The Capital of the Carberies
It’s 30 years since our last jaunt but The West Cork Hotel has barely changed – it’s under new ownership (the latest generation of the Murphy family having retired) but there’s still the same relaxed country vibe. Seafood chowder and beer battered fish and chips are served with the obligatory West Coast Coolers in the bar overlooking the old railway bridge crossing the River Ilen. It is what it was.

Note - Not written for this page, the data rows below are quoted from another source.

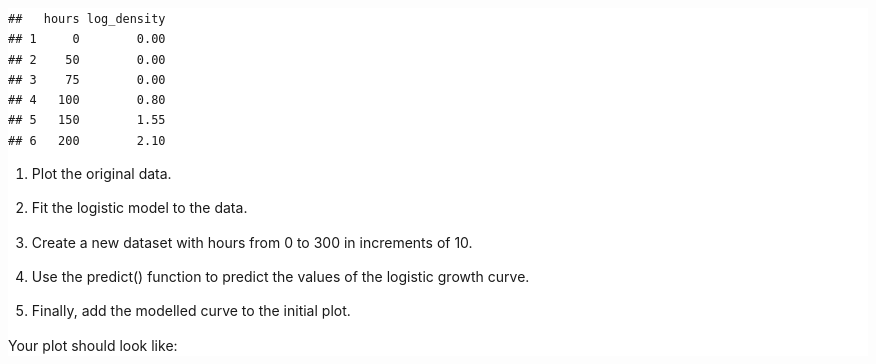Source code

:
 ```
##   hours log_density
## 1     0        0.00
## 2    50        0.00
## 3    75        0.00
## 4   100        0.80
## 5   150        1.55
## 6   200        2.10
```


1. Plot the original data.


2. Fit the logistic model to the data.


3. Create a new dataset with hours from 0 to 300 in increments of 10.


4. Use the predict() function to predict the values of the logistic growth curve.


5. Finally, add the modelled curve to the initial plot.  


Your plot should look like:
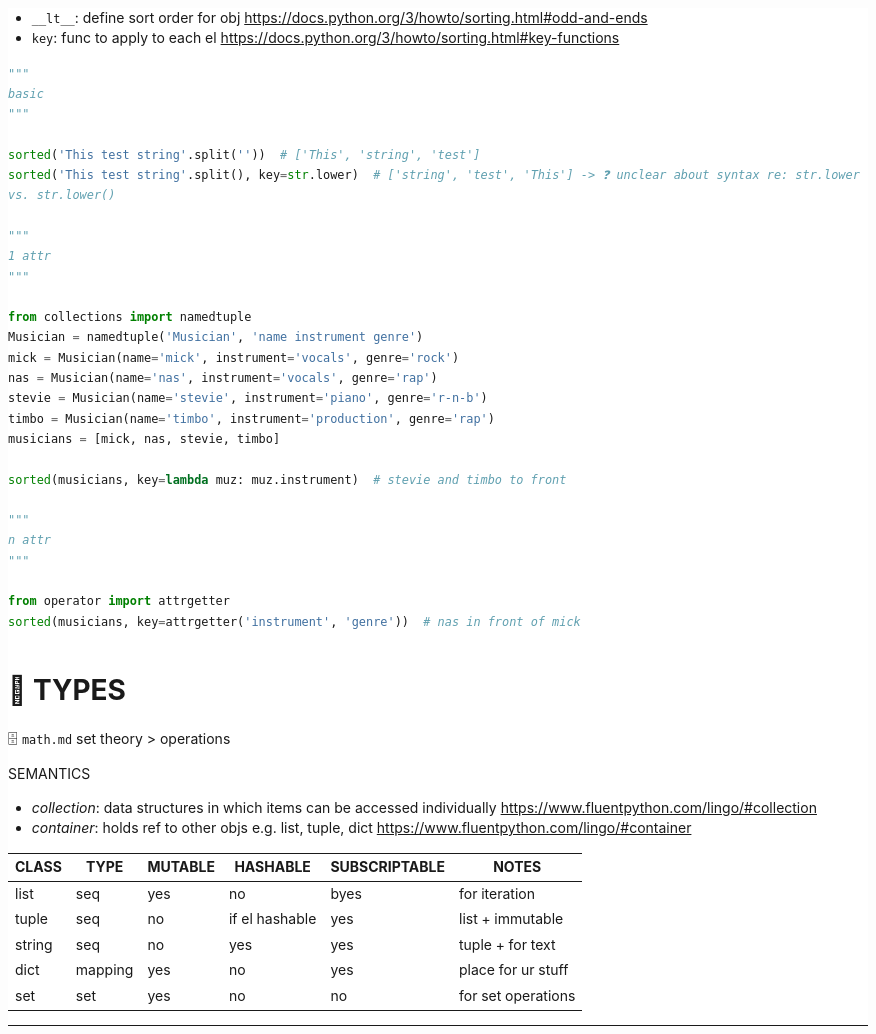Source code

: * `__lt__`: define sort order for obj https://docs.python.org/3/howto/sorting.html#odd-and-ends
* `key`: func to apply to each el https://docs.python.org/3/howto/sorting.html#key-functions
```python
"""
basic
"""

sorted('This test string'.split(''))  # ['This', 'string', 'test']
sorted('This test string'.split(), key=str.lower)  # ['string', 'test', 'This'] -> ❓ unclear about syntax re: str.lower vs. str.lower() 

"""
1 attr
"""

from collections import namedtuple
Musician = namedtuple('Musician', 'name instrument genre')
mick = Musician(name='mick', instrument='vocals', genre='rock')
nas = Musician(name='nas', instrument='vocals', genre='rap')
stevie = Musician(name='stevie', instrument='piano', genre='r-n-b')
timbo = Musician(name='timbo', instrument='production', genre='rap')
musicians = [mick, nas, stevie, timbo]

sorted(musicians, key=lambda muz: muz.instrument)  # stevie and timbo to front

"""
n attr
"""

from operator import attrgetter
sorted(musicians, key=attrgetter('instrument', 'genre'))  # nas in front of mick
```

# 🦜 TYPES

🗄 `math.md` set theory > operations

SEMANTICS
* _collection_: data structures in which items can be accessed individually https://www.fluentpython.com/lingo/#collection
* _container_: holds ref to other objs e.g. list, tuple, dict https://www.fluentpython.com/lingo/#container

| CLASS   | TYPE    | MUTABLE | HASHABLE       | SUBSCRIPTABLE |  NOTES              |
|---------|---------|---------|----------------|---------------|---------------------|
| list    | seq     | yes     | no             | byes          | for iteration       |
| tuple   | seq     | no      | if el hashable | yes           | list + immutable    |
| string  | seq     | no      | yes            | yes           | tuple + for text    |
| dict    | mapping | yes     | no             | yes           | place for ur stuff  |
| set     | set     | yes     | no             | no            | for set operations  |

---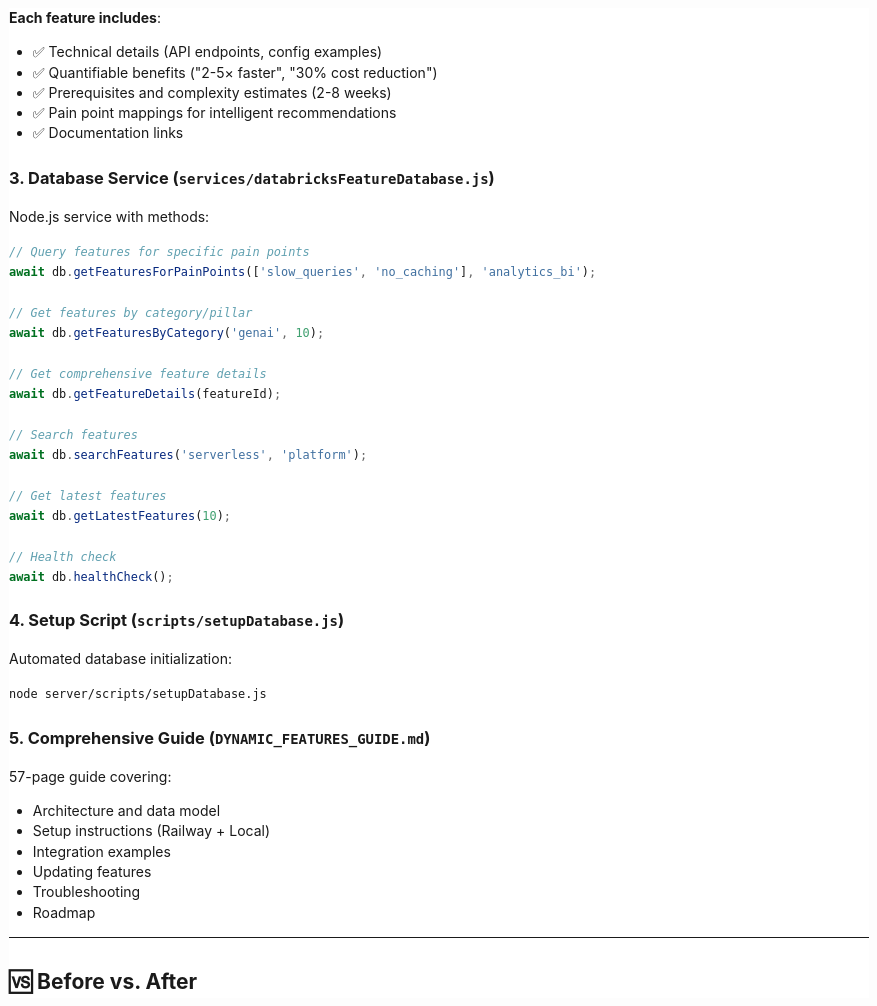 **Each feature includes**:
- ✅ Technical details (API endpoints, config examples)
- ✅ Quantifiable benefits ("2-5× faster", "30% cost reduction")
- ✅ Prerequisites and complexity estimates (2-8 weeks)
- ✅ Pain point mappings for intelligent recommendations
- ✅ Documentation links

### 3. **Database Service** (`services/databricksFeatureDatabase.js`)

Node.js service with methods:
```javascript
// Query features for specific pain points
await db.getFeaturesForPainPoints(['slow_queries', 'no_caching'], 'analytics_bi');

// Get features by category/pillar
await db.getFeaturesByCategory('genai', 10);

// Get comprehensive feature details
await db.getFeatureDetails(featureId);

// Search features
await db.searchFeatures('serverless', 'platform');

// Get latest features
await db.getLatestFeatures(10);

// Health check
await db.healthCheck();
```

### 4. **Setup Script** (`scripts/setupDatabase.js`)

Automated database initialization:
```bash
node server/scripts/setupDatabase.js
```

### 5. **Comprehensive Guide** (`DYNAMIC_FEATURES_GUIDE.md`)

57-page guide covering:
- Architecture and data model
- Setup instructions (Railway + Local)
- Integration examples
- Updating features
- Troubleshooting
- Roadmap

---

## 🆚 Before vs. After
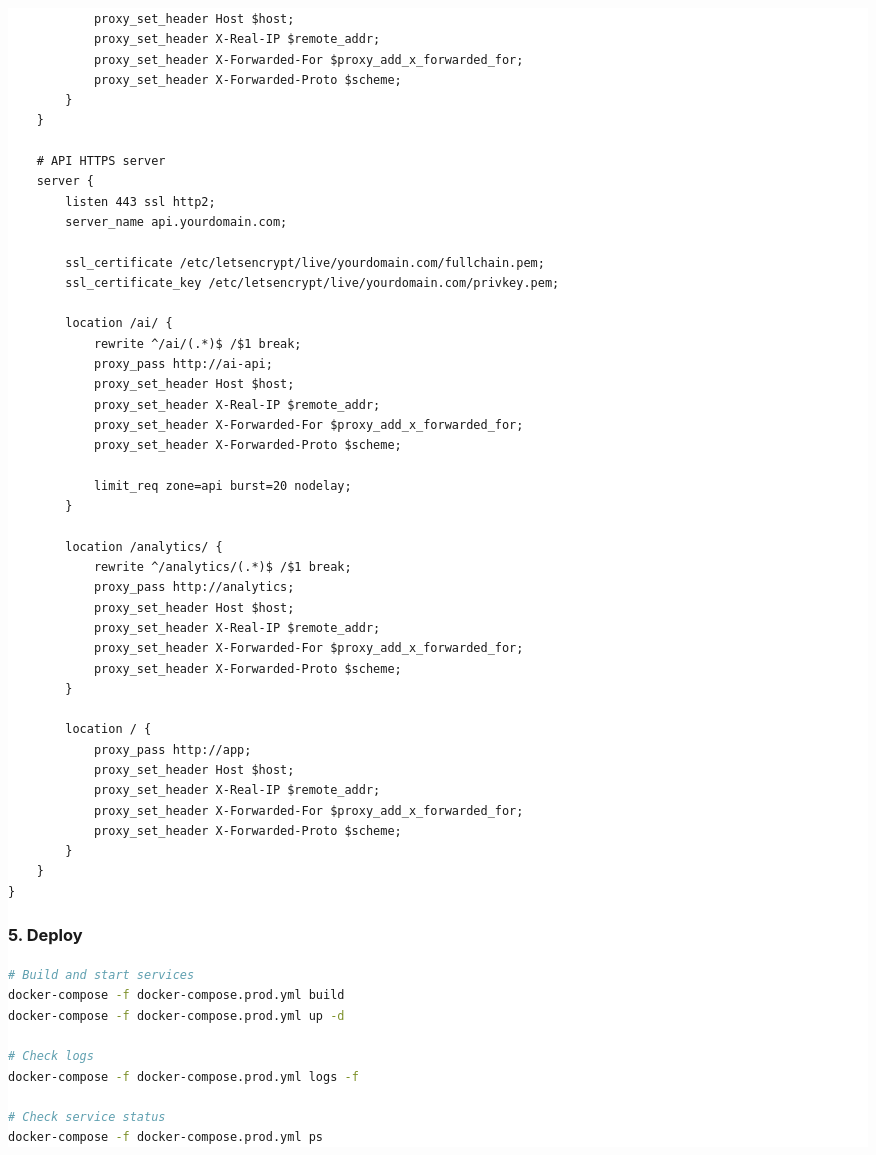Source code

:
 ```nginx
            proxy_set_header Host $host;
            proxy_set_header X-Real-IP $remote_addr;
            proxy_set_header X-Forwarded-For $proxy_add_x_forwarded_for;
            proxy_set_header X-Forwarded-Proto $scheme;
        }
    }

    # API HTTPS server
    server {
        listen 443 ssl http2;
        server_name api.yourdomain.com;

        ssl_certificate /etc/letsencrypt/live/yourdomain.com/fullchain.pem;
        ssl_certificate_key /etc/letsencrypt/live/yourdomain.com/privkey.pem;

        location /ai/ {
            rewrite ^/ai/(.*)$ /$1 break;
            proxy_pass http://ai-api;
            proxy_set_header Host $host;
            proxy_set_header X-Real-IP $remote_addr;
            proxy_set_header X-Forwarded-For $proxy_add_x_forwarded_for;
            proxy_set_header X-Forwarded-Proto $scheme;
            
            limit_req zone=api burst=20 nodelay;
        }

        location /analytics/ {
            rewrite ^/analytics/(.*)$ /$1 break;
            proxy_pass http://analytics;
            proxy_set_header Host $host;
            proxy_set_header X-Real-IP $remote_addr;
            proxy_set_header X-Forwarded-For $proxy_add_x_forwarded_for;
            proxy_set_header X-Forwarded-Proto $scheme;
        }

        location / {
            proxy_pass http://app;
            proxy_set_header Host $host;
            proxy_set_header X-Real-IP $remote_addr;
            proxy_set_header X-Forwarded-For $proxy_add_x_forwarded_for;
            proxy_set_header X-Forwarded-Proto $scheme;
        }
    }
}
```

### 5. Deploy
```bash
# Build and start services
docker-compose -f docker-compose.prod.yml build
docker-compose -f docker-compose.prod.yml up -d

# Check logs
docker-compose -f docker-compose.prod.yml logs -f

# Check service status
docker-compose -f docker-compose.prod.yml ps
```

In his comprehensive 2020 book The Buildings of Ireland: Cork City and County, Frank Keohane describes Skibbereen as, “A substantial market town, the southernmost in Ireland.” And The West Cork Hotel as, “A four storey, four bay Italianate block built alongside the bridge in 1902. Stuccoed, with string courses and a hipped roof. First floor windows with architraves and flat cornices. Upper floor windows with chamfered jambs. At street level the façade is articulated by pilasters and paired round arched windows.” At four storeys in height, the hotel is a skyscraper in West Cork terms, visible from the fields around. A cast iron balcony stretching across the first floor of the façade lends it a Deep South – America not Ireland – quality.
Why say three syllables when one will do. Skib has gone a tad hipsterish – more of that in a moment – but Dick Draper, the local optometrist who died a couple of years ago aged 104 would still recognise most of it. His friend and fellow Gospel Hall attendee Lillian Clerke is still around. Her very sweet shop (she sold the best clove rock in town) on Bridge Street may have closed but her surname is clear for all to see on the fascia. Our driver from Dolphin Taxis remembers Dick well. Chauffeuring us through the countryside as the hazy pink haloed golden circle of the sun sets, he recalls as a child having an accident and when he woke up in hospital, Dick was praying over him. “A very holy man. Did you know the Brethren have their own separate cemetery in Skib?”
On things hip, there’s a foodie farmers’ market on Saturday mornings in the town centre car park next to Abbeystrewey Church of Ireland. The Methodist Church is now a restaurant; architecturally it’s all show: a tall gabled red brick façade conceals a cement faced low pitched block behind. Trance music vibrates from The Mardyke Maggie antiques warehouse, a treasure trove of bygones ready to be revived. Then there’s the Antiquity Bookshop and Vegan Deli where you can have cruelty free edible treats while browsing for bestsellers. “Skib is the hub for small villages around like Baltimore,” confirms our driver.
Mona Best owns Bridge House, a long low two storey gaily painted bed and breakfast in the heart of Skib. She muses, “My perfect day is a day when I make other people happy; it’s in the giving that we receive. So when people come to stay with me I welcome them to a world full of magic as I like them to enjoy and experience something truly unique and memorable. My home is an installation representing my creative artistic temperament and eclectic bohemian taste for quirky Victorian objets d’art and antique furniture. This is my stage where I take people on a journey and transport them from the ordinary to the extraordinary. I’m a fun loving person: I love to entertain and bring happiness into people’s lives. It is not how much we give but how much love we put into giving. Every day is beautiful and it is our responsibility to ourselves to pursue and experience all that is magical and wonderful in our lives.”